SEC's East is least right now

There’s no other way to say it: The SEC’s Eastern Division is lagging way behind right now.

That’s not to say that South Carolina or Georgia couldn’t get hot down the stretch, win 10-plus games and have a chance to finish in the top 10 nationally.

But if the first half of the season is any indication, it’s more likely that we’re headed toward a repeat of 2010.

Four of the six teams in the East finished with losing overall records last season, and nobody had fewer than five losses overall. The Gamecocks won the division with three conference losses, and what really magnified how down the East was a year ago was the fact that it won only three times all season against Western Division teams.

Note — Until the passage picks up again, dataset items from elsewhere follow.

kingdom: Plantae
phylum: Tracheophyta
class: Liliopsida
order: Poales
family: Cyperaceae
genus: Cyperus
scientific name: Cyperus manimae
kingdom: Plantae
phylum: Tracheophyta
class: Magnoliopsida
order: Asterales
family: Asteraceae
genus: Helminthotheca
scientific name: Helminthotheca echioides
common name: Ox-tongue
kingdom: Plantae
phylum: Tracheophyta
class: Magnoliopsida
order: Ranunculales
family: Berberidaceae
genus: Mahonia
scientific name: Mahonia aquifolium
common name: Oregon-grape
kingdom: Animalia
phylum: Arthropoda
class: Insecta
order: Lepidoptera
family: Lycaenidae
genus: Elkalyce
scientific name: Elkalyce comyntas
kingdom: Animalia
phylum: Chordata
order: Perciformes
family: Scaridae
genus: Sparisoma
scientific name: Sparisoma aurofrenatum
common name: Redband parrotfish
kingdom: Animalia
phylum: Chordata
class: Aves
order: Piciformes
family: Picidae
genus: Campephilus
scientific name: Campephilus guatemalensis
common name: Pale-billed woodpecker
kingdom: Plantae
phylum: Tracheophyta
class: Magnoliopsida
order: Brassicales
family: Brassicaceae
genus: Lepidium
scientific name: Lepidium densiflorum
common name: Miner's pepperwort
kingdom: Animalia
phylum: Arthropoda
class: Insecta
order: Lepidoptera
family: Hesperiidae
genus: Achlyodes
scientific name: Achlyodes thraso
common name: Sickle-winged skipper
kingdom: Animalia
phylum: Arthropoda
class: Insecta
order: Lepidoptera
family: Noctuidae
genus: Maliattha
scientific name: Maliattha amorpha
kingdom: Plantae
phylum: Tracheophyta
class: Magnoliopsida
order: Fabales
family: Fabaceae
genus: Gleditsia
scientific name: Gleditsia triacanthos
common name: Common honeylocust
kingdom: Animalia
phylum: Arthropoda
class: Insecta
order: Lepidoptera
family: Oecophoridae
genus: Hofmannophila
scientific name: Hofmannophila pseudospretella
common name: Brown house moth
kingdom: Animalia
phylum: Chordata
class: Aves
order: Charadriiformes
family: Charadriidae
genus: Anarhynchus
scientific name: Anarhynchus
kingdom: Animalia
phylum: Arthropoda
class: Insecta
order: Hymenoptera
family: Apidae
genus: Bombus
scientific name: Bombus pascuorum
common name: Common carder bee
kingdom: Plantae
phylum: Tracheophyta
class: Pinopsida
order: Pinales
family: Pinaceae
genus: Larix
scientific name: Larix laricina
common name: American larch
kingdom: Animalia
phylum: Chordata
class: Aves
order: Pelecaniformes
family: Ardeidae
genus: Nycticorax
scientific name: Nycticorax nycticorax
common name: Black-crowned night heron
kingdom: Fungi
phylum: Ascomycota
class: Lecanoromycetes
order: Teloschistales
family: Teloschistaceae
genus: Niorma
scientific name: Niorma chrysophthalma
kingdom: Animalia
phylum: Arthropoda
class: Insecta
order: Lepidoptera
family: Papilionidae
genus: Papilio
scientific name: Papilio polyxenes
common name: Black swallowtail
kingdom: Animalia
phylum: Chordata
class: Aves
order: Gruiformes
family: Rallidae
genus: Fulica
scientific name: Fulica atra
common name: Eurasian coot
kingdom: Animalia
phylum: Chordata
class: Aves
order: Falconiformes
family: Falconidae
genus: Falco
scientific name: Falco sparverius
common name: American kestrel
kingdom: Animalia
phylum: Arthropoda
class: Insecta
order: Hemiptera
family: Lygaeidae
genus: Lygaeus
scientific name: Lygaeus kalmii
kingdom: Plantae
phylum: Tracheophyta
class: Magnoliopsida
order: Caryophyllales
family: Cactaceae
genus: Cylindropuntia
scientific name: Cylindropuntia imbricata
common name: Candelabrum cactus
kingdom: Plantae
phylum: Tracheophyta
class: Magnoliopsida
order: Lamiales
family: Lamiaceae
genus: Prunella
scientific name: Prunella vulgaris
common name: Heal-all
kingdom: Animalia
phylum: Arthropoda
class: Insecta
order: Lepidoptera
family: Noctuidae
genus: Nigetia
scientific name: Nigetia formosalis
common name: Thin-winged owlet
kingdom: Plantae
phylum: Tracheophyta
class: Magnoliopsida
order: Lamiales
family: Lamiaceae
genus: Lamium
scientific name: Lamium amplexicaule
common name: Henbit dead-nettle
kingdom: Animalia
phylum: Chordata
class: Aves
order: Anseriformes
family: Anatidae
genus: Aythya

It’s been a similar story this season.

Already, four of the six teams have at least two conference losses at the midway point. And by this time next week, it’s very possible that four of the teams will have at least three conference losses.

South Carolina’s only loss came to Auburn at home, while Georgia seems to be playing its best football.

Still, the only East team nationally ranked this week is South Carolina at No. 15, and four of the Gamecocks’ five wins have come over East Carolina, Navy, Vanderbilt and Kentucky – four teams with a combined 8-13 record.

South Carolina’s best win came at Georgia the second week of the season, and given the injuries to Florida starting quarterback John Brantley and Tennessee starting quarterback Tyler Bray, it looks like the Gamecocks and the Bulldogs are the two that will battle it out for the East crown.

In reality, the East probably isn’t as weak as it looks, although Kentucky isn’t helping that theory any. The Wildcats have lost their last three games by a combined 137-20 margin.

What’s magnified the East’s troubles as much as anything is the West’s strength. Alabama and LSU are the top two teams in America right now, and Arkansas is also ranked in the top 10 nationally.

Outside of the NFL, it’s hard to find anyone playing as well as the Crimson Tide and Tigers, leading most to believe that the SEC championship game will be nothing more than a coronation for whoever wins on Nov. 5 in Tuscaloosa.

How did the East get to this point, especially when you consider that the Gators won national championships in 2006 and 2008?

Coaching turnover intertwined with coaching controversy would probably be the best place to start.

Urban Meyer reeled in an army of highly ranked players when he was at Florida, five-star prospects who had all the glitz and even more hype. But Orlando Sentinel columnist Mike Bianchi might have been onto something when he wrote that Meyer left Will Muschamp a track team and not a football team.

Tennessee has had three head coaches since the 2008 season, and with Bray out, the Vols will be hard-pressed to avoid their third straight season of six or more losses.

The big question hovering at Georgia the last couple of years has been whether Mark Richt was going to make it. He overhauled his defensive staff following the 2009 season, and the climate really turned nasty last season when the Bulldogs suffered through their first losing season since 1996.

It’s probably a stretch to think that the East champion will have three conference losses again this season, but two losses looks about right.

And with the way Alabama and LSU have it rolling right now, it’s hard to peer into the future and see an Eastern Division team winning another SEC title any time soon.

But as we’ve all seen in this league, about the only sure thing is change itself.

The East will cycle back at some point. It just may be a while.